* **PASSAGE FOR REVIEW**:

= Beginning of Section =

18 Aug Landry to Val d’Isère – D11 & D12
Landry to Refuge d’Entre Le Lac – D11
Keep talking, sir! We’ll find you.
There’s nothing like a good night’s sleep to repair and recharge the body. After the grim experience of our previous lodging, the Hotel Alpin in Landry was positively luxurious in that IBIS minimalist sort of way. More of a businessman’s hotel that had transported itself into the heart of the Alps. There was still enough heat in the late afternoon sun to dry off clothes, which we washed by hand immediately on arrival.
‘And the prisoner ate a hearty breakfast!’ I think Richard was a little amazed at the quantities of ham and cheese I was shovelling down my gullet at breakfast. Somehow I’d poisoned myself with a coffee at the Refuge de Balme after our conquest of the Col de Bresson the previous day. Richard thinks it was the milk.
Within minutes of starting off down towards Landry a pain gripped my lower bowel and I blew up to four months pregnant. I was in agony. It felt a little like that scene from Alien. I had a monster moving around in my gut. And it hurt. A lot. It had to come out.
Unfortunately, we were tabbing down a bare-arsed road in the middle of a glaciated valley with almost no cover. Way off in the distance and considerably further below I spotted a small wood close to the track. Each step towards it was agony. I thought I’d explode and out would pop a creature that would attack Richard.
I appraised Richard of the operation that was about to take part. He stood guard a discrete distance down the road. Those of you who have heard an A10 Warthog fire its 30mm cannon in a couple of long raking bursts will appreciate the acoustics. (For those of you who are truly mystified by all this Warthog stuff, check it out on YouTube https://m.youtube.com/watch?v=NvIJvPj_pjE – the first 30 seconds will give you a good feel for what’s involved).
‘Successful operation?’ He asked.
He must have heard the long raking burst. Or, at least, that’s how it seemed to me. Nothing new to him I guess. He’d already served up his tales of attending rectal clinics, which rather drove him into orthopaedic surgery.
In that moment I was reminded how quick-witted soldiers were and can be. I don’t know what it’s like in other regiments but in the Parachute Regiment they were super sharp and quick. Officers were always fair game for ribbing. Any excuse and the blokes would be on to you like a pack of wild dogs in that sub-insolent way that they honed to perfection. On operations or on exercise whenever someone let rip (and soldiers don’t hold back or try to stifle their flatulence – they kind of compete for acoustic superiority – volume trumps melody with them), someone quick as a flash would shout out in mock concern, ‘Keep talking, sir! We’ll find you.’
I was half cured. But the pain was already returning and my belly was swelling up again. Richard came up with the four months pregnant phrase. So, after ten minutes the pain was again so acute I had to repeat the performance. Two more strafing runs by the Warthog must have alarmed everyone the valley.

= End of Section =

* **AVAILABLE DATA**:
= Beginning of Section =

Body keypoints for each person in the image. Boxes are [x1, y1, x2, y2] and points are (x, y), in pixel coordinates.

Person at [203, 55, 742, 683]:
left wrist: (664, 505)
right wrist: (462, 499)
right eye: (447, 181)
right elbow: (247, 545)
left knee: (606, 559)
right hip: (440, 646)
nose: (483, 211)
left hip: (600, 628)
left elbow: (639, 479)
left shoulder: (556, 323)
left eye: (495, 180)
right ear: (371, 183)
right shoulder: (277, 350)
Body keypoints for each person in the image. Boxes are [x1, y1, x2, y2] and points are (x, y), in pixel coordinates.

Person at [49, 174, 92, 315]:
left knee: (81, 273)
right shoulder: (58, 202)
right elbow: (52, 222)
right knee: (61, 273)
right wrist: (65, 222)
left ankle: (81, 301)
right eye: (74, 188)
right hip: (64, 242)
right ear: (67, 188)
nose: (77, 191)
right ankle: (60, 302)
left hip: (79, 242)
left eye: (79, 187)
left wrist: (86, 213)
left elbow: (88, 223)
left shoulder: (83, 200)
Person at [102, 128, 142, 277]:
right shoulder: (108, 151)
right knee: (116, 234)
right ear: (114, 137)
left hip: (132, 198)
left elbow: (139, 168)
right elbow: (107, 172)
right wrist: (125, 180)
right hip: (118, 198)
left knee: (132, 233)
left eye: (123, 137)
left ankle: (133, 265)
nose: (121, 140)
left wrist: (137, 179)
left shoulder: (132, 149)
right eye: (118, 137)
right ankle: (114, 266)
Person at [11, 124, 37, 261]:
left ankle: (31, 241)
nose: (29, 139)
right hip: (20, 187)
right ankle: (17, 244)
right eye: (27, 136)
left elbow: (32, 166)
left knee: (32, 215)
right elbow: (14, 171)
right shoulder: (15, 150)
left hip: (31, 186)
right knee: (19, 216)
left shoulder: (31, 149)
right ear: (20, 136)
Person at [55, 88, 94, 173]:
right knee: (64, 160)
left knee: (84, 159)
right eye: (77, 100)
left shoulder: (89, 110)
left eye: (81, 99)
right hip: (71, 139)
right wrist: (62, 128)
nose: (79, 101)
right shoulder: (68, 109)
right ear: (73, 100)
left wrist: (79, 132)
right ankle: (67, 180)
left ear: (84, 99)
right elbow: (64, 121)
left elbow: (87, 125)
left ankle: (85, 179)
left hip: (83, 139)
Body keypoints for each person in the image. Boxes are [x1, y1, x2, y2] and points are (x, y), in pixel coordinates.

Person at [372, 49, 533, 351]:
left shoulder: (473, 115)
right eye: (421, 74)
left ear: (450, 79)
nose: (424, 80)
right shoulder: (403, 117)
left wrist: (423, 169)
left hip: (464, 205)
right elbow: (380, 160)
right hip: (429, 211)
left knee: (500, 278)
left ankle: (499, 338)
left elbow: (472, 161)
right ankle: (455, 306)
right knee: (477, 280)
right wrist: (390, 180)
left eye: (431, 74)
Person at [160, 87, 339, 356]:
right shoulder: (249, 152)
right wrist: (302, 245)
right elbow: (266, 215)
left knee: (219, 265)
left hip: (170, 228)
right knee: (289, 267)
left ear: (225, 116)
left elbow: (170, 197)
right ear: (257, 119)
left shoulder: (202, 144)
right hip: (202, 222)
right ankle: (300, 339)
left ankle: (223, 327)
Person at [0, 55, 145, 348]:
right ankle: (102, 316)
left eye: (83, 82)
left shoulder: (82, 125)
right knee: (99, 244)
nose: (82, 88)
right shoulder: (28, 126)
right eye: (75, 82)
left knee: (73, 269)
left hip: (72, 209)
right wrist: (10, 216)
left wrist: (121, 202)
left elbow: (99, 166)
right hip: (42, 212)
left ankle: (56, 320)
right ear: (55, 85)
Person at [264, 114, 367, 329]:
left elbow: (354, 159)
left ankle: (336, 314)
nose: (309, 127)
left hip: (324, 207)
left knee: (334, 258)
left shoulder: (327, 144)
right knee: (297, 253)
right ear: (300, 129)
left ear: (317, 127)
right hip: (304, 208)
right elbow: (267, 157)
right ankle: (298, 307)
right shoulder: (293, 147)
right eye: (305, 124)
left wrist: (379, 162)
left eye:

= End of Section =

* **WHAT YOU NEED TO DO**: Please update the Landry to Val d’Isère account between "I appraised Richard" and "operation?’ He asked.", inclusive, writing out that part again with "road" changed to "track".

* **OUTPUT FOR THIS EXERCISE**:
I appraised Richard of the operation that was about to take part. He stood guard a discrete distance down the track. Those of you who have heard an A10 Warthog fire its 30mm cannon in a couple of long raking bursts will appreciate the acoustics. (For those of you who are truly mystified by all this Warthog stuff, check it out on YouTube https://m.youtube.com/watch?v=NvIJvPj_pjE – the first 30 seconds will give you a good feel for what’s involved).
‘Successful operation?’ He asked.